Nos Estados Unidos, a Associação Nacional Americana recomenda que o tempo de estudo em casa não ultrapasse os dez minutos no primeiro ano, por exemplo. “O ideal é que comece a ter certa intensidade a partir do segundo, que pode exigir meia hora, depois, 40 minutos, a partir do terceiro, e assim por diante. 

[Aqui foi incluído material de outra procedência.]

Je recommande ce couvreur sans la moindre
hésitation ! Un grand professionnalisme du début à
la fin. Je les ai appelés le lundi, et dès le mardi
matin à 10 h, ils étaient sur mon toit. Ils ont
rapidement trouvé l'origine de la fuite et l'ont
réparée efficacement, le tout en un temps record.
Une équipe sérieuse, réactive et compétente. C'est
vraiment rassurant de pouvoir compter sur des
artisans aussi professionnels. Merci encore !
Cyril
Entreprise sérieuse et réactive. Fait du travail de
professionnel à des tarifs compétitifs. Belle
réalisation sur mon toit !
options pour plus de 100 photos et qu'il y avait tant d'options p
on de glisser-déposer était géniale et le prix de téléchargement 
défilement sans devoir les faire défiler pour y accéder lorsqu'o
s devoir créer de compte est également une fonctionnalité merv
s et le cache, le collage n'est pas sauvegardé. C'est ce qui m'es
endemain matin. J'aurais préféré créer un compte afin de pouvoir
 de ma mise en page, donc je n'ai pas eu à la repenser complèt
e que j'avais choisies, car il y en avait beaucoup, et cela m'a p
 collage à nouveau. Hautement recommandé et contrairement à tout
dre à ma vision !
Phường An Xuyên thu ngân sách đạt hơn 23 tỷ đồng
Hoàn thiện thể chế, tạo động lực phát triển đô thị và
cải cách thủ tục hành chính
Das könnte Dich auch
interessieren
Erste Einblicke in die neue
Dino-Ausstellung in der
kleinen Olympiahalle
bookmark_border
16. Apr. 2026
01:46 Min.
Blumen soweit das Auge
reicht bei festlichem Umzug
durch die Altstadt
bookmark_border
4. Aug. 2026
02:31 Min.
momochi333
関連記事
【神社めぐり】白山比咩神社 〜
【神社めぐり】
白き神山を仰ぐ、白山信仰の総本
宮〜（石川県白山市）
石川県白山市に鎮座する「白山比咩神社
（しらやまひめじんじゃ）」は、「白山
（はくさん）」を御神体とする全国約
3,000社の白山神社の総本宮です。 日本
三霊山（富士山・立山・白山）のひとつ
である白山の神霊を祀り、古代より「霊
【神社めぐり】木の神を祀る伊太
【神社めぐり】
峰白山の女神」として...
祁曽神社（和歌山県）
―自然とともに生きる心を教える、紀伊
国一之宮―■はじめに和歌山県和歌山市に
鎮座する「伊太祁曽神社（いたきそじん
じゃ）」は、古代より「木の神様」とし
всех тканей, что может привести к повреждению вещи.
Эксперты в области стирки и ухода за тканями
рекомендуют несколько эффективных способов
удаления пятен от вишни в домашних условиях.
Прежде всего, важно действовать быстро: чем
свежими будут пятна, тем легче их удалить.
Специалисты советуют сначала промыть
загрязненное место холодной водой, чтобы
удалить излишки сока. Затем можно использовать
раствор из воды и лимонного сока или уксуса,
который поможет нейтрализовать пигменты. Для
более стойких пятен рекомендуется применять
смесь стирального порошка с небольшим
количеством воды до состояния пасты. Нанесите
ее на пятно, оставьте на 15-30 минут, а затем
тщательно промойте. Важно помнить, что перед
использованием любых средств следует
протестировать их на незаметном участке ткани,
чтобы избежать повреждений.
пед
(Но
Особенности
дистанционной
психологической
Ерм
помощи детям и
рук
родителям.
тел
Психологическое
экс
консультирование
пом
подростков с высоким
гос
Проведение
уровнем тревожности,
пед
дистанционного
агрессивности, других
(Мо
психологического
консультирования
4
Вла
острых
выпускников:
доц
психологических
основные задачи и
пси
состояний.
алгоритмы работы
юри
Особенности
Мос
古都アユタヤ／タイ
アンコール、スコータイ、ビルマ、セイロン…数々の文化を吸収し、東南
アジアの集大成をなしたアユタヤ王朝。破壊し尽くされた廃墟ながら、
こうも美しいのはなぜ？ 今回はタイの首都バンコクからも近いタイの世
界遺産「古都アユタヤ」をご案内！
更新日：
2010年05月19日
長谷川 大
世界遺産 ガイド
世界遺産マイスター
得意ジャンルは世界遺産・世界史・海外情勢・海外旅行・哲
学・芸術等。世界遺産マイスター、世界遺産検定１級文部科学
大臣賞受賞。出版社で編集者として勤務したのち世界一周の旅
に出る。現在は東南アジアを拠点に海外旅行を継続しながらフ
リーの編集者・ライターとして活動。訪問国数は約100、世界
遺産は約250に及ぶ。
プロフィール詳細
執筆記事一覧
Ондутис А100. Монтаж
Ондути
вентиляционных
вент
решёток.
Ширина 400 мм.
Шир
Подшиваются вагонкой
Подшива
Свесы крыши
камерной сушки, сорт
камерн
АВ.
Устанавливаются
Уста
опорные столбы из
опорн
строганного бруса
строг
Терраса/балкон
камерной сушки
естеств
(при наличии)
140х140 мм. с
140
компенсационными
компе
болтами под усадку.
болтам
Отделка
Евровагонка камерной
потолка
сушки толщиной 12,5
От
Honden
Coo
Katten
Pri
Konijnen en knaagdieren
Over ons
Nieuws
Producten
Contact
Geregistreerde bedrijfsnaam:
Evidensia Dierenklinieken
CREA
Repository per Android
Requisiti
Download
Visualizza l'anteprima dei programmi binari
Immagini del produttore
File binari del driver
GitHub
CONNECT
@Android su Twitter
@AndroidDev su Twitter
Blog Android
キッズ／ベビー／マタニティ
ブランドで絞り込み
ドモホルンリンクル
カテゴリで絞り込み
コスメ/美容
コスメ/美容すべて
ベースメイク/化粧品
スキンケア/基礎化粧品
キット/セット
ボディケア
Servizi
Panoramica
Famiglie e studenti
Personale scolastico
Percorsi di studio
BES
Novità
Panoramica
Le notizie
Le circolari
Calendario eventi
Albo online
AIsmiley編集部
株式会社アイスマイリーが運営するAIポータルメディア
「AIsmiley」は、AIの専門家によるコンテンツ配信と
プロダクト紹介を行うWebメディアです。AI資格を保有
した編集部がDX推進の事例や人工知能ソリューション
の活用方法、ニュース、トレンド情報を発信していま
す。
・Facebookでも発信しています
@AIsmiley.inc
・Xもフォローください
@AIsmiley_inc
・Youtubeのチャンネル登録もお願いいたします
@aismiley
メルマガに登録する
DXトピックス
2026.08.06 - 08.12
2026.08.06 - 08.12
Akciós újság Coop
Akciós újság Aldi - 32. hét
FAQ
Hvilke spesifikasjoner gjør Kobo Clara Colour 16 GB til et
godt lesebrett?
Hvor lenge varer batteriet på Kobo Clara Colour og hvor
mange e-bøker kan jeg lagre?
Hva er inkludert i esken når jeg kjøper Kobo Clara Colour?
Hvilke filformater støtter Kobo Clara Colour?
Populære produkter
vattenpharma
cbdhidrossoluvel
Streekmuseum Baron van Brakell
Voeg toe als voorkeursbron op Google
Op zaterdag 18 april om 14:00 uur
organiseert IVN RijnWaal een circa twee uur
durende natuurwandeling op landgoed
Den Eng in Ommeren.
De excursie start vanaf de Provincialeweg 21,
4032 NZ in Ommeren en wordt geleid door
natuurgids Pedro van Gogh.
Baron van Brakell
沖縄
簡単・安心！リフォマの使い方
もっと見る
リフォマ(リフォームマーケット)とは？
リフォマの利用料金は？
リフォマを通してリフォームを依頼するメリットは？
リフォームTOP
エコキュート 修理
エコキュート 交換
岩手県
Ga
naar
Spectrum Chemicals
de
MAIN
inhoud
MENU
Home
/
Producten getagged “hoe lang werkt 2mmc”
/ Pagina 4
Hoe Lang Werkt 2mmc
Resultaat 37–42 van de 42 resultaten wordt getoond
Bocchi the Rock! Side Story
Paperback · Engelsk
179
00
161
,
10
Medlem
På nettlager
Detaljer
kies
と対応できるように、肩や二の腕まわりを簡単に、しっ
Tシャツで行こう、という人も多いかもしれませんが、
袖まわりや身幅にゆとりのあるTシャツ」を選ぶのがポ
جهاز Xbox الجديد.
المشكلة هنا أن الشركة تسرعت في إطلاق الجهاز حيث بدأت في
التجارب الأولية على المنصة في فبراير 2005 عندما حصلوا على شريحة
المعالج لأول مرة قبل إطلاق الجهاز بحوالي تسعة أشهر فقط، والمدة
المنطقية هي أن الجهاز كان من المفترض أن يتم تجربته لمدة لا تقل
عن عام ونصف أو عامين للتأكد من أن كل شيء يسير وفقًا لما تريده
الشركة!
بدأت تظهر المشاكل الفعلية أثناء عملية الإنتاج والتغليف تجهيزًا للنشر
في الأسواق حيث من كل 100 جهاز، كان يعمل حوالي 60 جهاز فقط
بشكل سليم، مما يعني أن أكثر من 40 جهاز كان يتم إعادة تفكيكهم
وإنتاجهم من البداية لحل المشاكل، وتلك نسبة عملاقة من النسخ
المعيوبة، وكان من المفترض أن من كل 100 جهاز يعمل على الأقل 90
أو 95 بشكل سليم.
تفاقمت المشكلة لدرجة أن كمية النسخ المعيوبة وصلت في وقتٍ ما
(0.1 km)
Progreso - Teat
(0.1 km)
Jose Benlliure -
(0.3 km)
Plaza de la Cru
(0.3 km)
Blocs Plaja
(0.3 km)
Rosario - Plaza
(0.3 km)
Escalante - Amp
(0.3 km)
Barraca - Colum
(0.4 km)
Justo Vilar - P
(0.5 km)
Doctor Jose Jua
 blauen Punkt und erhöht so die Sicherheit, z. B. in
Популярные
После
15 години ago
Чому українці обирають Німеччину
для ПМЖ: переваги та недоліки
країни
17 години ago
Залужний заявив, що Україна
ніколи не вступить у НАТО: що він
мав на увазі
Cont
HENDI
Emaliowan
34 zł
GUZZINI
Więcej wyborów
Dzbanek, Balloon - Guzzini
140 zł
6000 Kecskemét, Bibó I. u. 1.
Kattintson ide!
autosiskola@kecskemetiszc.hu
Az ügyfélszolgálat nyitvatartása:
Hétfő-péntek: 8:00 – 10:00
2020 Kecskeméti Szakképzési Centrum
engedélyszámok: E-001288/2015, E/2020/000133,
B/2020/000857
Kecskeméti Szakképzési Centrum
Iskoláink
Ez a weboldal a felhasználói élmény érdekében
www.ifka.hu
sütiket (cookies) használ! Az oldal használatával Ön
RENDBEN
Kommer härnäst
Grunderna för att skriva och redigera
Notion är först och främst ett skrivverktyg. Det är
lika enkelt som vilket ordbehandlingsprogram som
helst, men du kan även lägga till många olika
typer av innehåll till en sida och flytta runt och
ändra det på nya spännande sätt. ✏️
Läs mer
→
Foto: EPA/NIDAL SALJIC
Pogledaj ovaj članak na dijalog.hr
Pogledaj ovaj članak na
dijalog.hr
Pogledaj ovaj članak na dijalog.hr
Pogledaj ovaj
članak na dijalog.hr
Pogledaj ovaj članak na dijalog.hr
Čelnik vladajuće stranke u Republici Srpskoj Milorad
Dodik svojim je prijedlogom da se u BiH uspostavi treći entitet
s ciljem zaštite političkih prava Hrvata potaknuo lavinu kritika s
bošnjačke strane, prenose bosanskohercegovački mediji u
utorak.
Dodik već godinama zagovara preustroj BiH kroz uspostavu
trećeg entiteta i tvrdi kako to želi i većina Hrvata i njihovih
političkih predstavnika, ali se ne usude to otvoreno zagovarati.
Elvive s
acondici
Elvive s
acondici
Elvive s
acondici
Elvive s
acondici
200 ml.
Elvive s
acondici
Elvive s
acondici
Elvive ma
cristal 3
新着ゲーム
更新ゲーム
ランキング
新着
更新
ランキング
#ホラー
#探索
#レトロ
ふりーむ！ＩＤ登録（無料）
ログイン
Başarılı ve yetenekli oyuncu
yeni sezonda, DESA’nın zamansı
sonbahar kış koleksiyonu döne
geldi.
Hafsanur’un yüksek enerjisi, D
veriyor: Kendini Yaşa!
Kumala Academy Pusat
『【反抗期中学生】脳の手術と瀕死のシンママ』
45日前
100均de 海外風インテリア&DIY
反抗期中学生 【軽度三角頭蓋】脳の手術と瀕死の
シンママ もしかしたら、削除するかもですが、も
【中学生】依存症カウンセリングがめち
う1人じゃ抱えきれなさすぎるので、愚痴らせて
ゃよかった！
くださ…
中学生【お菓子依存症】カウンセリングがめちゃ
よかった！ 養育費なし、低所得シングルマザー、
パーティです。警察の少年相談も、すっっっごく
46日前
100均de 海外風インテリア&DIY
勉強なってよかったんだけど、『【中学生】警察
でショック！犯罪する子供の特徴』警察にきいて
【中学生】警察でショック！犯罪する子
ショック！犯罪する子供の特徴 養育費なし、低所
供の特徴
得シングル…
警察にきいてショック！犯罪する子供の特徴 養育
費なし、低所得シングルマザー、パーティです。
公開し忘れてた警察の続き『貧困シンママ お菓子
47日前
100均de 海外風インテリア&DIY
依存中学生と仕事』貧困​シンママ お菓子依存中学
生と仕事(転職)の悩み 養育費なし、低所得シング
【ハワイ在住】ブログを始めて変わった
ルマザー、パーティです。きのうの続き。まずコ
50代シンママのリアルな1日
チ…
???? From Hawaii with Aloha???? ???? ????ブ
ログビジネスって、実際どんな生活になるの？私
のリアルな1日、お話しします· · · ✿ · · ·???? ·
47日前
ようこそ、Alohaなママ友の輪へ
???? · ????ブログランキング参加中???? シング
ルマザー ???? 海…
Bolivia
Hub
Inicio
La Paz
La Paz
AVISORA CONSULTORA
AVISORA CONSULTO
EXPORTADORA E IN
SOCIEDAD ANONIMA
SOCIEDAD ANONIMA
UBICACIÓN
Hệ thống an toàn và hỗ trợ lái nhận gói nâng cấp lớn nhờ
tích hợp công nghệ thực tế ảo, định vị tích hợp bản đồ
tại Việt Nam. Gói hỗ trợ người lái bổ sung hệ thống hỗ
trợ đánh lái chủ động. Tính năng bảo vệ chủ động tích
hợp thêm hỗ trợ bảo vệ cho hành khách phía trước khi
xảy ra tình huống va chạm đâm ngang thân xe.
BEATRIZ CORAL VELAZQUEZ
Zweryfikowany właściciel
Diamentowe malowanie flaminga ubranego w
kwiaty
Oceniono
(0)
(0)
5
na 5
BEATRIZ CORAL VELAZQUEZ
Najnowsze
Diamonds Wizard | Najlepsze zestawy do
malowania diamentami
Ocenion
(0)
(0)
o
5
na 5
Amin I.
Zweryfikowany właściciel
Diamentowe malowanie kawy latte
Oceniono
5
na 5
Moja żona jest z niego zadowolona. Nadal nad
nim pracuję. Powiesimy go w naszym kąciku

O ambiente de estudo precisa ser organizado, com o mínimo de interferência possível, para que o estudante mantenha a concentração e o tempo dedicado a estudar seja, de fato, produtivo.

 

Ajudar os filhos a criar uma rotina de estudos, determinando horários para a realização das tarefas e equilibrar isso com momentos de lazer. Vale lembrar, também, da importância de um local iluminado, silencioso e com espaço para a criança dispor os materiais necessários para estudar.

Outras orientações para os pais auxiliarem os filhos na lição de casa: 

  1. Acompanhe sem interferir

Ao notar que os filhos cometeram um erro, apenas sugira que eles revejam o material de estudo, as anotações feitas ou releiam o livro com o conteúdo. Eles mesmos precisam detectar suas falhas. Mas se ainda sim, isso não acontecer, diga a eles para expor essa dúvida ao professor

  1. Não castigue os filhos por uma tarefa não feita

Críticas, castigos e ameaças nunca foram incentivos. Ao contrário, essas atitudes tornam os filhos ainda mais inseguros e tensos com os estudos. Faça elogios às suas produções, esforço e capricho com que executaram uma tarefa. 

  1. Faça com que eles se interessem por estudar em casa

Demonstre interesse de como foi o dia na escola e o que eles estão aprendendo. Uma dica para incentivá-los é fazer comentários sobre os conteúdos e contar suas próprias experiências relacionadas ao tema, quando isso for possível.